Among America’s less glorious wars, 1812 was the most justified. Battling Napoléon Bonaparte for a decade, Britain had been seizing U.S. ships and impressing their crews into its navy. Unlike America’s bungled 1812 land campaign, its naval effort was led by competent, aggressive commanders who won spectacular victories.

Veteran historian Budiansky seems to have read every official record, diary, letter and contemporary newspaper. The result is an authoritative, richly entertaining political history of the early republic centered on the Navy and culminating in the war.

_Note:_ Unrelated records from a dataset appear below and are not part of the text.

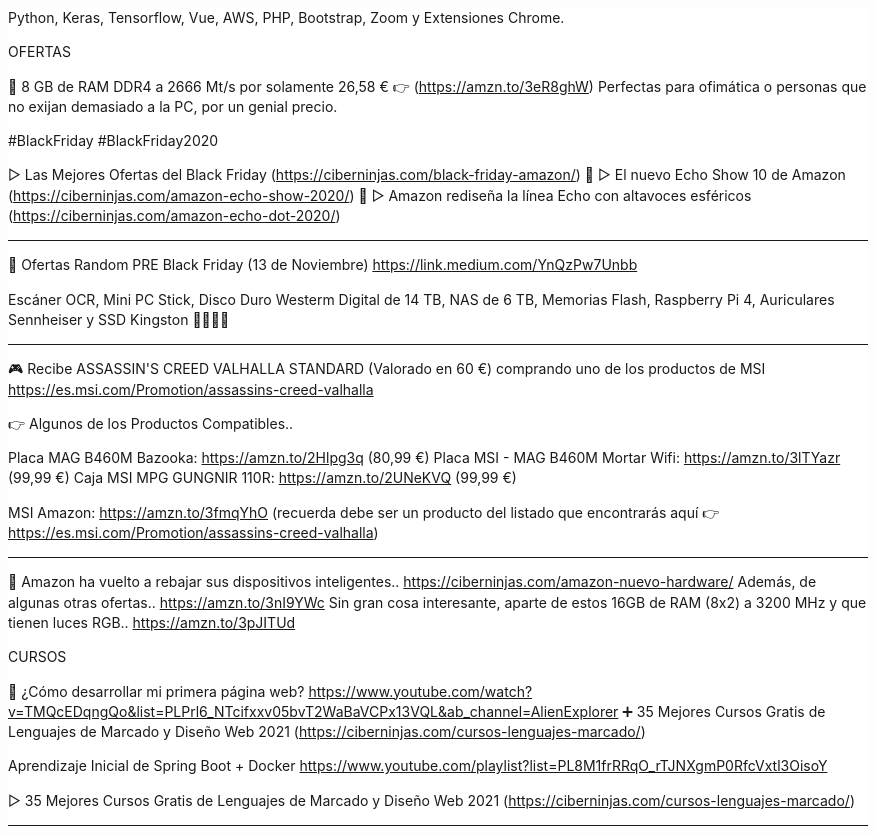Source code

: Python, Keras, Tensorflow, Vue, AWS, PHP, Bootstrap, Zoom y Extensiones Chrome.

OFERTAS

🎄 8 GB de RAM DDR4 a 2666 Mt/s por solamente 26,58 € 👉 (https://amzn.to/3eR8ghW)
Perfectas para ofimática o personas que no exijan demasiado a la PC, por un genial precio.

#BlackFriday #BlackFriday2020 

▷ Las Mejores Ofertas del Black Friday
(https://ciberninjas.com/black-friday-amazon/)
🥇 ▷ El nuevo Echo Show 10 de Amazon
(https://ciberninjas.com/amazon-echo-show-2020/)
🥇 ▷ Amazon rediseña la línea Echo con altavoces esféricos
(https://ciberninjas.com/amazon-echo-dot-2020/)
___

🎁 Ofertas Random PRE Black Friday (13 de Noviembre) https://link.medium.com/YnQzPw7Unbb 

Escáner OCR, Mini PC Stick, Disco Duro Westerm Digital de 14 TB, NAS de 6 TB, Memorias Flash, Raspberry Pi 4, Auriculares Sennheiser y SSD Kingston 🥳🥳🥳🥳

___

🎮 Recibe ASSASSIN'S CREED VALHALLA STANDARD (Valorado en 60 €) comprando uno de los productos de MSI
https://es.msi.com/Promotion/assassins-creed-valhalla

👉 Algunos de los Productos Compatibles..

Placa MAG B460M Bazooka: https://amzn.to/2Hlpg3q (80,99 €)
Placa MSI - MAG B460M Mortar Wifi: https://amzn.to/3lTYazr (99,99 €)
Caja MSI MPG GUNGNIR 110R: https://amzn.to/2UNeKVQ (99,99 €)

MSI Amazon: https://amzn.to/3fmqYhO (recuerda debe ser un producto del listado que encontrarás aquí 👉 https://es.msi.com/Promotion/assassins-creed-valhalla)

___

🎁 Amazon ha vuelto a rebajar sus dispositivos inteligentes..
https://ciberninjas.com/amazon-nuevo-hardware/
Además, de algunas otras ofertas..
https://amzn.to/3nI9YWc
Sin gran cosa interesante, aparte de estos 16GB de RAM (8x2) a 3200 MHz y que tienen luces RGB..
https://amzn.to/3pJITUd

CURSOS

🔄 ¿Cómo desarrollar mi primera página web?
https://www.youtube.com/watch?v=TMQcEDqngQo&list=PLPrl6_NTcifxxv05bvT2WaBaVCPx13VQL&ab_channel=AlienExplorer
➕ 35 Mejores Cursos Gratis de Lenguajes de Marcado y Diseño Web 2021
(https://ciberninjas.com/cursos-lenguajes-marcado/)

Aprendizaje Inicial de Spring Boot + Docker
https://www.youtube.com/playlist?list=PL8M1frRRqO_rTJNXgmP0RfcVxtl3OisoY

▷ 35 Mejores Cursos Gratis de Lenguajes de Marcado y Diseño Web 2021
(https://ciberninjas.com/cursos-lenguajes-marcado/)
___
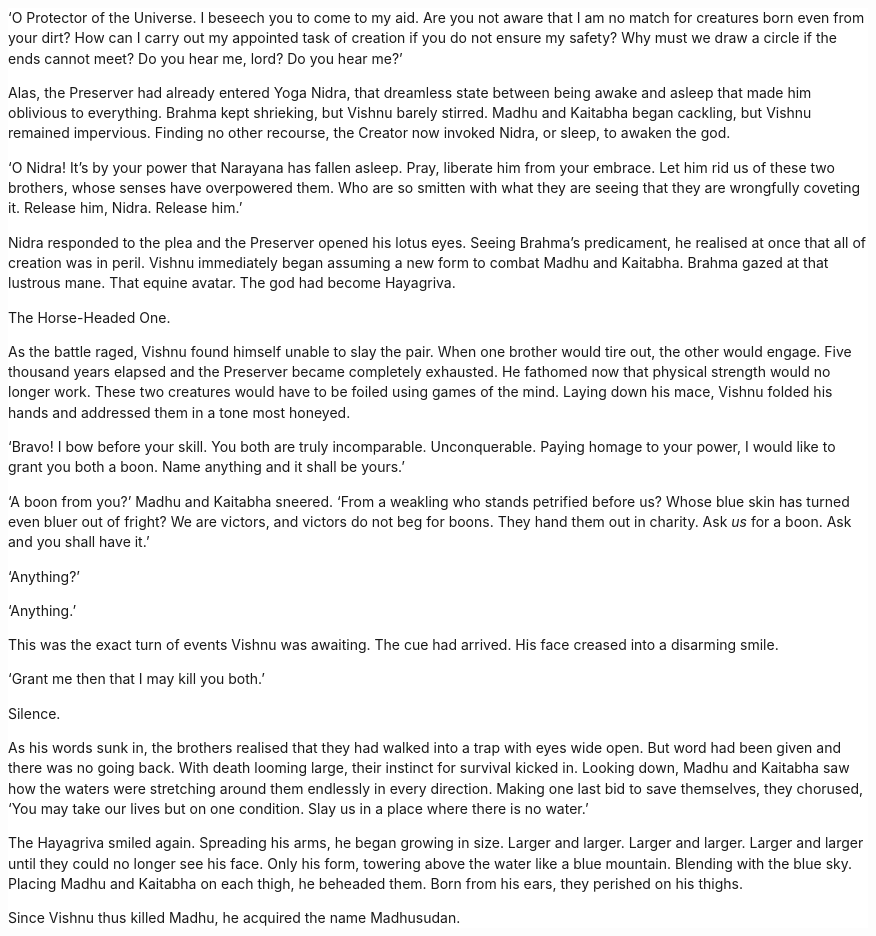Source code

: ‘O Protector of the Universe. I beseech you to come to my aid. Are you not aware that I am no match for creatures born even from your dirt? How can I carry out my appointed task of creation if you do not ensure my safety? Why must we draw a circle if the ends cannot meet? Do you hear me, lord? Do you hear me?’

Alas, the Preserver had already entered Yoga Nidra, that dreamless state between being awake and asleep that made him oblivious to everything. Brahma kept shrieking, but Vishnu barely stirred. Madhu and Kaitabha began cackling, but Vishnu remained impervious. Finding no other recourse, the Creator now invoked Nidra, or sleep, to awaken the god.

‘O Nidra! It’s by your power that Narayana has fallen asleep. Pray, liberate him from your embrace. Let him rid us of these two brothers, whose senses have overpowered them. Who are so smitten with what they are seeing that they are wrongfully coveting it. Release him, Nidra. Release him.’

Nidra responded to the plea and the Preserver opened his lotus eyes. Seeing Brahma’s predicament, he realised at once that all of creation was in peril. Vishnu immediately began assuming a new form to combat Madhu and Kaitabha. Brahma gazed at that lustrous mane. That equine avatar. The god had become Hayagriva.

The Horse-Headed One.

As the battle raged, Vishnu found himself unable to slay the pair. When one brother would tire out, the other would engage. Five thousand years elapsed and the Preserver became completely exhausted. He fathomed now that physical strength would no longer work. These two creatures would have to be foiled using games of the mind. Laying down his mace, Vishnu folded his hands and addressed them in a tone most honeyed.

‘Bravo! I bow before your skill. You both are truly incomparable. Unconquerable. Paying homage to your power, I would like to grant you both a boon. Name anything and it shall be yours.’

‘A boon from you?’ Madhu and Kaitabha sneered. ‘From a weakling who stands petrified before us? Whose blue skin has turned even bluer out of fright? We are victors, and victors do not beg for boons. They hand them out in charity. Ask _us_ for a boon. Ask and you shall have it.’

‘Anything?’

‘Anything.’

This was the exact turn of events Vishnu was awaiting. The cue had arrived. His face creased into a disarming smile.

‘Grant me then that I may kill you both.’

Silence.

As his words sunk in, the brothers realised that they had walked into a trap with eyes wide open. But word had been given and there was no going back. With death looming large, their instinct for survival kicked in. Looking down, Madhu and Kaitabha saw how the waters were stretching around them endlessly in every direction. Making one last bid to save themselves, they chorused, ‘You may take our lives but on one condition. Slay us in a place where there is no water.’

The Hayagriva smiled again. Spreading his arms, he began growing in size. Larger and larger. Larger and larger. Larger and larger until they could no longer see his face. Only his form, towering above the water like a blue mountain. Blending with the blue sky. Placing Madhu and Kaitabha on each thigh, he beheaded them. Born from his ears, they perished on his thighs.

Since Vishnu thus killed Madhu, he acquired the name Madhusudan.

The founding fathers considered professional armed forces a threat to freedom, and by the end of George Washington’s administration America possessed a minus-cule Army, a few revenue cutters and no oceangoing warships. Matters improved in the mid-1790s in response to the seizure of American merchant vessels by Barbary pirates and the navy of revolutionary France, and by the end of John Adams’ administration the U.S. Navy could deploy half a dozen frigates. Progress came to a halt under Thomas Jefferson, who abolished all internal taxes and slashed the Navy’s budget. By 1805 America possessed a lone seaworthy frigate.

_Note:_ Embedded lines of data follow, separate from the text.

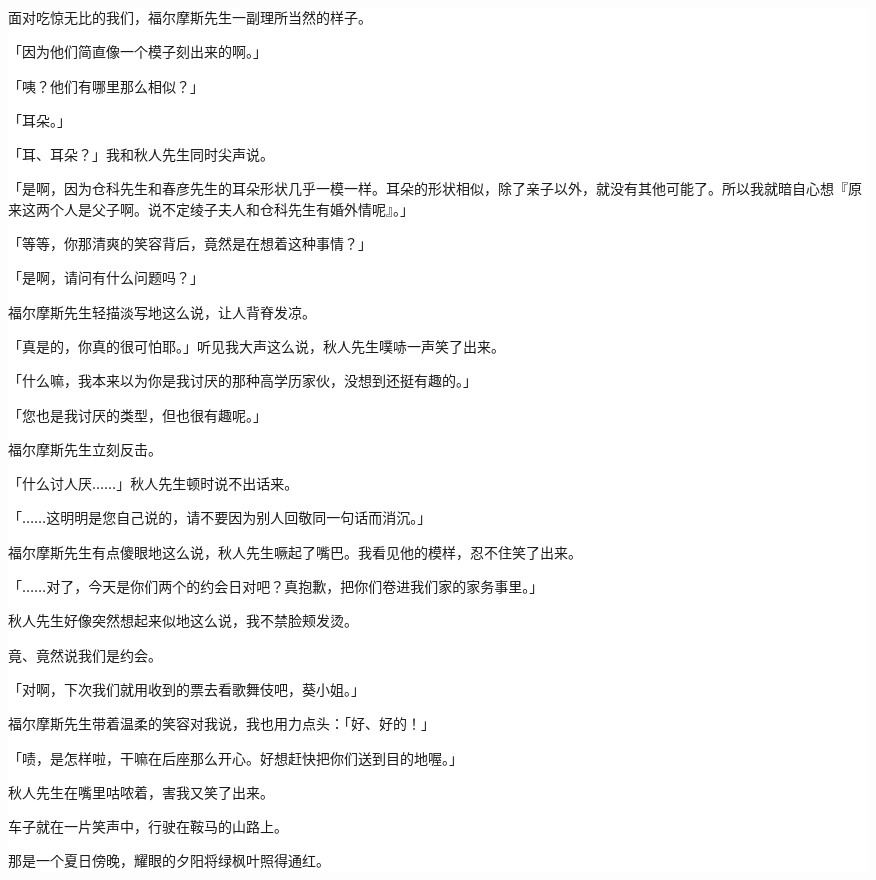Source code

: 面对吃惊无比的我们，福尔摩斯先生一副理所当然的样子。

「因为他们简直像一个模子刻出来的啊。」

「咦？他们有哪里那么相似？」

「耳朵。」

「耳、耳朵？」我和秋人先生同时尖声说。

「是啊，因为仓科先生和春彦先生的耳朵形状几乎一模一样。耳朵的形状相似，除了亲子以外，就没有其他可能了。所以我就暗自心想『原来这两个人是父子啊。说不定绫子夫人和仓科先生有婚外情呢』。」

「等等，你那清爽的笑容背后，竟然是在想着这种事情？」

「是啊，请问有什么问题吗？」

福尔摩斯先生轻描淡写地这么说，让人背脊发凉。

「真是的，你真的很可怕耶。」听见我大声这么说，秋人先生噗哧一声笑了出来。

「什么嘛，我本来以为你是我讨厌的那种高学历家伙，没想到还挺有趣的。」

「您也是我讨厌的类型，但也很有趣呢。」

福尔摩斯先生立刻反击。

「什么讨人厌……」秋人先生顿时说不出话来。

「……这明明是您自己说的，请不要因为别人回敬同一句话而消沉。」

福尔摩斯先生有点傻眼地这么说，秋人先生噘起了嘴巴。我看见他的模样，忍不住笑了出来。

「……对了，今天是你们两个的约会日对吧？真抱歉，把你们卷进我们家的家务事里。」

秋人先生好像突然想起来似地这么说，我不禁脸颊发烫。

竟、竟然说我们是约会。

「对啊，下次我们就用收到的票去看歌舞伎吧，葵小姐。」

福尔摩斯先生带着温柔的笑容对我说，我也用力点头：「好、好的！」

「啧，是怎样啦，干嘛在后座那么开心。好想赶快把你们送到目的地喔。」

秋人先生在嘴里咕哝着，害我又笑了出来。

车子就在一片笑声中，行驶在鞍马的山路上。

那是一个夏日傍晚，耀眼的夕阳将绿枫叶照得通红。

When the Napoleonic wars heated up, Britain announced a blockade of continental Europe and began seizing American ships trading with neutral countries, a violation of international law. This led to national outrage and indignant protests from the Jefferson administration but little change in its opposition to a strong Navy. When James Madison succeeded Jefferson he initially confined himself to fine-tuning the existing American trade embargo against Britain, but a growing conviction that diplomacy was hopeless—plus pressure from congressional “war hawks” who arrived after the 1810 election—ultimately convinced him that a credible Navy was key to America’s economic and political survival.

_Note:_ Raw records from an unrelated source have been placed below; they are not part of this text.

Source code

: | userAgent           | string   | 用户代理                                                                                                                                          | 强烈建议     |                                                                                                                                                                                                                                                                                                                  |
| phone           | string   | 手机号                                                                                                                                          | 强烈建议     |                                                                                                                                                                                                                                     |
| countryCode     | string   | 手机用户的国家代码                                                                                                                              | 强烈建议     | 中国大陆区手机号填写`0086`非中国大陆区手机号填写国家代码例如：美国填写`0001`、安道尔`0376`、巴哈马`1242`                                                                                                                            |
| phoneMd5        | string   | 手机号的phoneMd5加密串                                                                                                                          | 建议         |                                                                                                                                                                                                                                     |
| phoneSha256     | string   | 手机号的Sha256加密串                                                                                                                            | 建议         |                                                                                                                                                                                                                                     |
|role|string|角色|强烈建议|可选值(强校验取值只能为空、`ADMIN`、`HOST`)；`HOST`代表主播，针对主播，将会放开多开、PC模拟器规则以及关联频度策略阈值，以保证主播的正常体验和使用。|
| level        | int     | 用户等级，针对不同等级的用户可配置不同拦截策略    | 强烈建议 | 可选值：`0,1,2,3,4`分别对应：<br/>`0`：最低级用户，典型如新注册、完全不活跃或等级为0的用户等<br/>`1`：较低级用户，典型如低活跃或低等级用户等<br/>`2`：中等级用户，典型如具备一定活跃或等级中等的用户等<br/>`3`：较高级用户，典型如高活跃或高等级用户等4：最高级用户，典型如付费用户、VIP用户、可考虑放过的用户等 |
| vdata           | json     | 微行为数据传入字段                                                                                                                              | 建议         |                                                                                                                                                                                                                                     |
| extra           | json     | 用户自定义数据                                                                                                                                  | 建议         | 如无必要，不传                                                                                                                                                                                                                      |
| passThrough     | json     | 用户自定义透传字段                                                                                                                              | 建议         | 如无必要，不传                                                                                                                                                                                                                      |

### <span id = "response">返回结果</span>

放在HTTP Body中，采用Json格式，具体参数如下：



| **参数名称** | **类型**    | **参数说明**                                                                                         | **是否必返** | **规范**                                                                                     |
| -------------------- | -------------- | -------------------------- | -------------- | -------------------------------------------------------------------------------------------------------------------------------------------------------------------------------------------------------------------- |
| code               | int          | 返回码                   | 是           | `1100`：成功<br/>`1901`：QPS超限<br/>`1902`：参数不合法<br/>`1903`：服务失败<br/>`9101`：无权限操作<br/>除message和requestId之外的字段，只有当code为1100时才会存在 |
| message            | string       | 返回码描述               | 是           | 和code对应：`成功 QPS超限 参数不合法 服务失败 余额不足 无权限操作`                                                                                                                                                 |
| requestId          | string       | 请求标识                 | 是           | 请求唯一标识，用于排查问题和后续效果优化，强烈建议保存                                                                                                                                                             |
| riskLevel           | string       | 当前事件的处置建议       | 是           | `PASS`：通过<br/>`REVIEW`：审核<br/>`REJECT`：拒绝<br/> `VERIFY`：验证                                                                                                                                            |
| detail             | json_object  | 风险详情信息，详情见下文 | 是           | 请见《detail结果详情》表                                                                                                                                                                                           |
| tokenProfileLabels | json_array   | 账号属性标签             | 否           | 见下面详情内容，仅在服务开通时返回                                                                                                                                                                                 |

Budiansky delivers a lucid account of how that Navy developed and of the dynamics that shaped its size and composition. While the Royal Navy’s chronic shortage of sailors meant its ships were often undermanned or crewed by sullen conscripts, American warships were populated largely by trained seamen put out of work by Britain’s blockade of commercial shipping. American warships also tended to be sturdier, heavier and better armed, with better-trained gun crews. These factors helped produce several notable victories for the United States early in the naval war (Constitution over Guerriere, United States over Macedonia), which produced chagrin in Britain and acclaim across America.

However, in an effort to husband the nascent American fleet, Secretary of the Navy William Jones ordered his captains to concentrate on commerce raiding, an effective strategy that ultimately helped turned British popular opinion against the war. Commerce raiding works both ways, though, and by 1815 American trade had been crippled. Congress stubbornly refused to raise taxes, and the United States defaulted on its bonds, thereby admitting insolvency. Madison informed his peace negotiators they could drop free trade and the end of impressment from their demands, so the resulting peace treaty returned matters to the status quo ante.

Budiansky’s wit, knowledge and lively prose make this account of America’s occasionally stirring and modestly effectual battle with the Royal Navy a delight.